Extract -
* * *

Volcan Toliman from top of San Pedro

Volcan Toliman from top of San Pedro

Ollie and the mighty Pedro!

Ollie and the mighty Pedro!

6am view of the lake

6am view of the lake

Thats a lake...

Thats a lake…

It was time to check out of the Zoola if we were to achieve anything that week, so we negotiated a very good weekly rate (US$10 a night) at a hotel called Pinocchio with a hammock on the terrace that looked out over the lake and a very friendly tabby cat with a penchant for Doritos, who we named Oscar.

Hammock, red wine and Oscar...good times!

The next week was a shock to the system in terms of setting the alarm for 7.30am each day but with a little coaxing and some excellent local coffee from Café Atitlán on the way to school each morning we were on time every day. The school gave classes on two open-air terraces, with each student sat at a table with their teacher with views over the lake. It was a stunning spot but sometimes a little hard to concentrate with views like that! My teacher José was a lovely softly-spoken chap who spoke two Mayan languages, Tz’utujil and Quiché, as well and Spanish and some English. He quickly established that while I could more or less speak Spanish, the effort of finding the vocab in the recesses of my brain meant that I was often filling in the gaps with the wrong pronouns, verbs and tenses. The whole week was a great opportunity for me to chat with him while he gently corrected my errors. We chatted for hours about the history of Lake Atitlan and the local people, politics. I even learnt a few words of Tz’utujil, a fascinating-sounding languages full of letters including a Welsh-style ‘ll’, an Arabic-style ‘q’ and clicking glottal stops. Rich also had a great teacher, another trilingual guy although only 20 years old who introduced him to the joys of conjugating verbs. He learnt a huge amount for just a week though and can go off and order and buy things without my assistance, which may or may not be a good thing…

Oscar helping Ollie with her homework

Oscar helping Ollie with her homework

Our classroom...

Our classroom…

Coffee break at school

Coffee break at school

The rest of that week was fairly low-key, our afternoons spent doing homework and our evenings cooking dinner, chatting to our Dutch neighbours, or eating out at one of the fantastic local gringo places. San Pedro has a big Israeli presence which meant excellent falafel and hummus (especially at  Hummus Ya)! We rewarded ourselves for a week of hard studying with some incredible homemade curries at the ‘Irish’ pub ‘The Clover’ – home-made naans, samosas; the lot. All in including beers for under a tenner. Our final night out there was at the opening of a fantastic lake-side bar called Sublime, listening to live music and watching the fire-spinners again. It would have been VERY easy to stay in San Pedro for some time; it was a beautiful spot to hang our hats for a while and a welcome break from being on the road, but as always with travelling the lure of what the next place might have in store means that you move on.

The view from San Marco...it's defo rising!

The 'Pana Dock' at San Pedro

Fernando the fire obsessed maniac, at Sublime opening night.

Fernando the fire obsessed maniac, at Sublime opening night.

* * *

Information given -

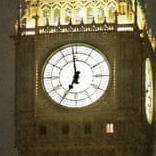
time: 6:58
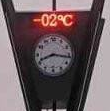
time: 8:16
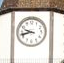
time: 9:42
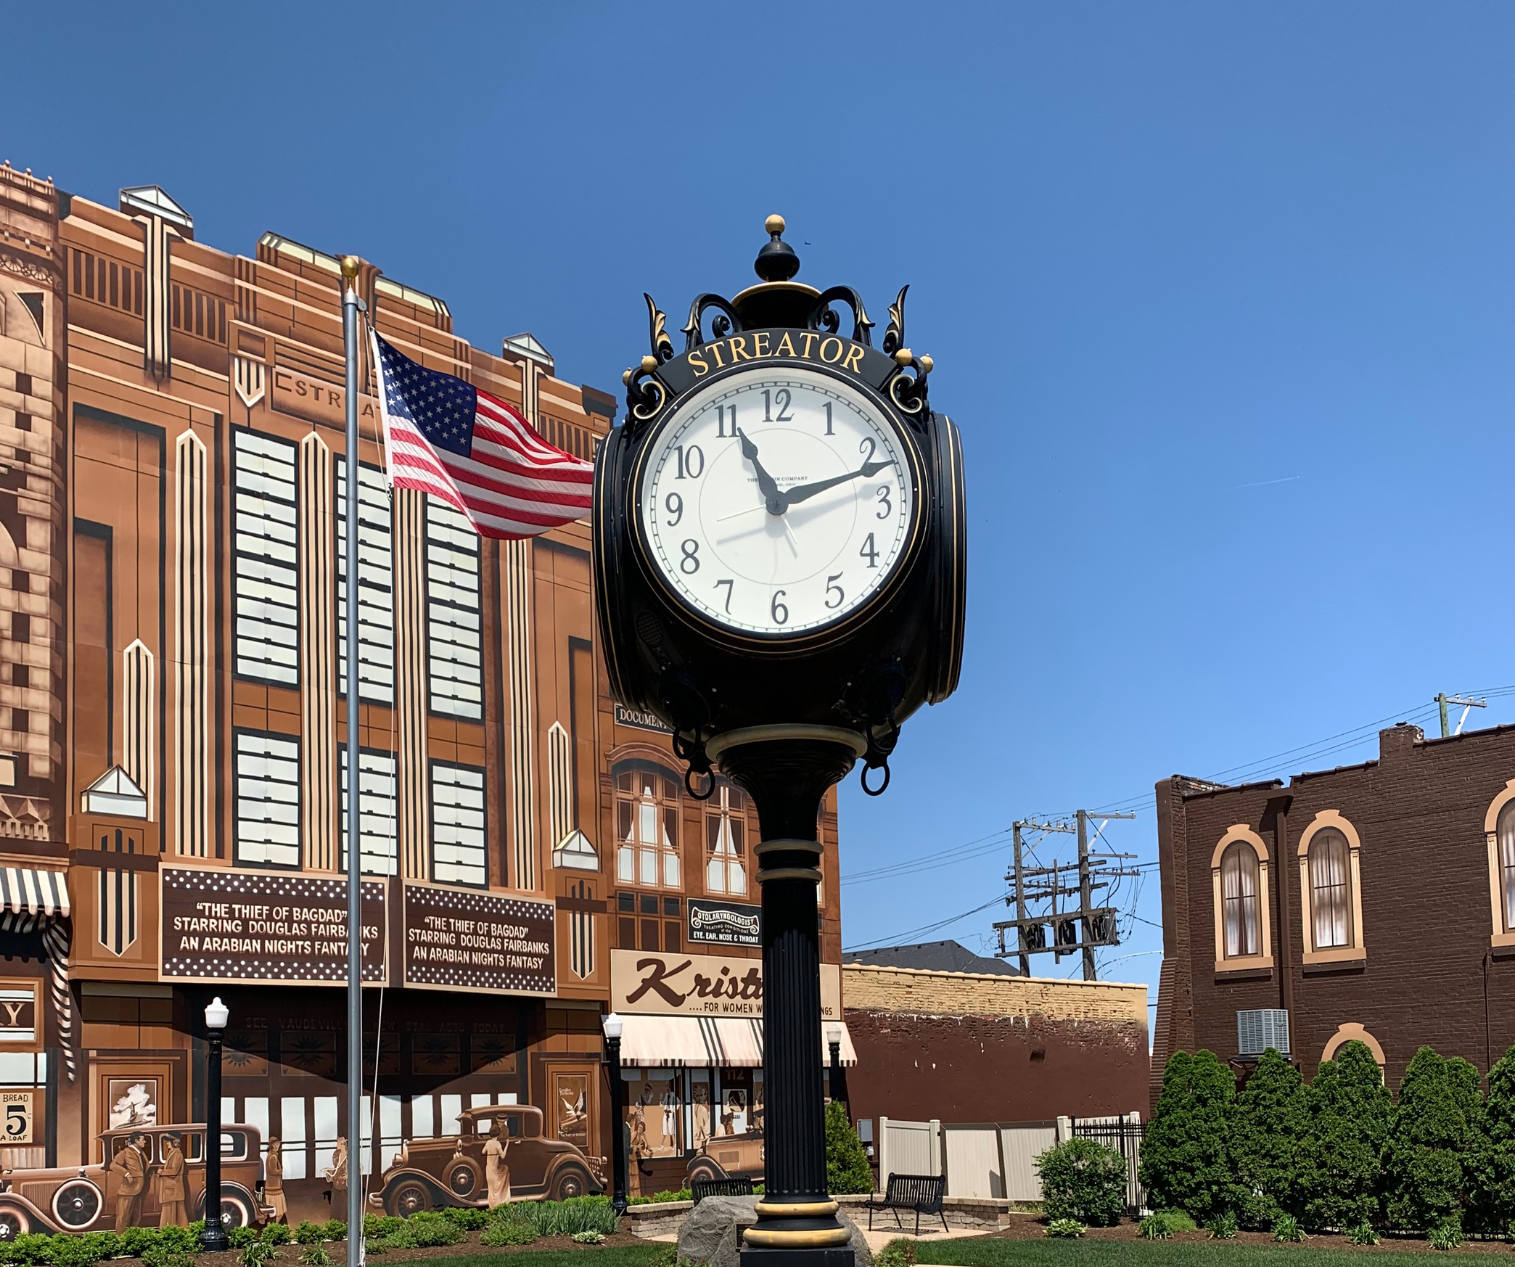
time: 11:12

* * *

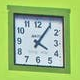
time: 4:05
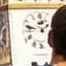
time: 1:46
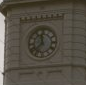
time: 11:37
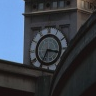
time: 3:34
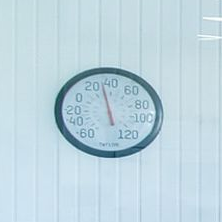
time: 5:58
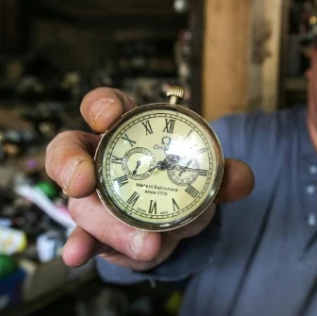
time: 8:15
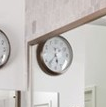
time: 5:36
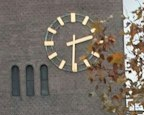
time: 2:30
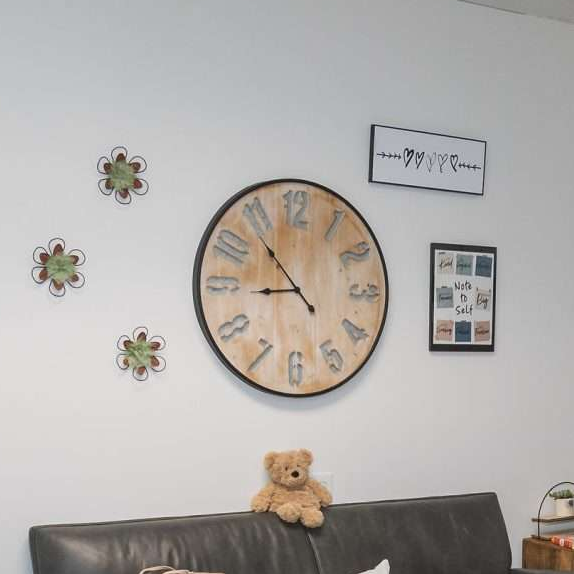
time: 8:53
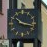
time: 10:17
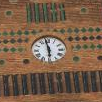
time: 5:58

* * *

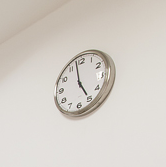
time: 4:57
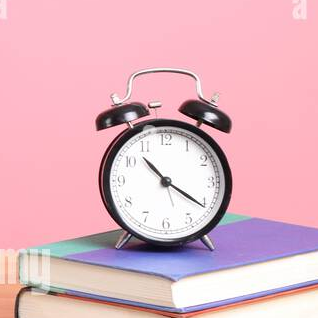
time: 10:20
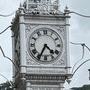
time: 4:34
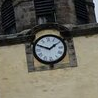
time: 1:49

* * *

What this exercise asks -
**A.** Duplicate the San Pedro travel post between "Thats a lake…" and "and Oscar...good times!", inclusive.
**B.** What nightly rate did the writers negotiate at the Pinocchio hotel, according to the San Pedro travel post?
You can ignore the listing.

Worked solutions -
**A.**
Thats a lake…

It was time to check out of the Zoola if we were to achieve anything that week, so we negotiated a very good weekly rate (US$10 a night) at a hotel called Pinocchio with a hammock on the terrace that looked out over the lake and a very friendly tabby cat with a penchant for Doritos, who we named Oscar.

Hammock, red wine and Oscar...good times!

**B.** US$10 a night, as a weekly rate.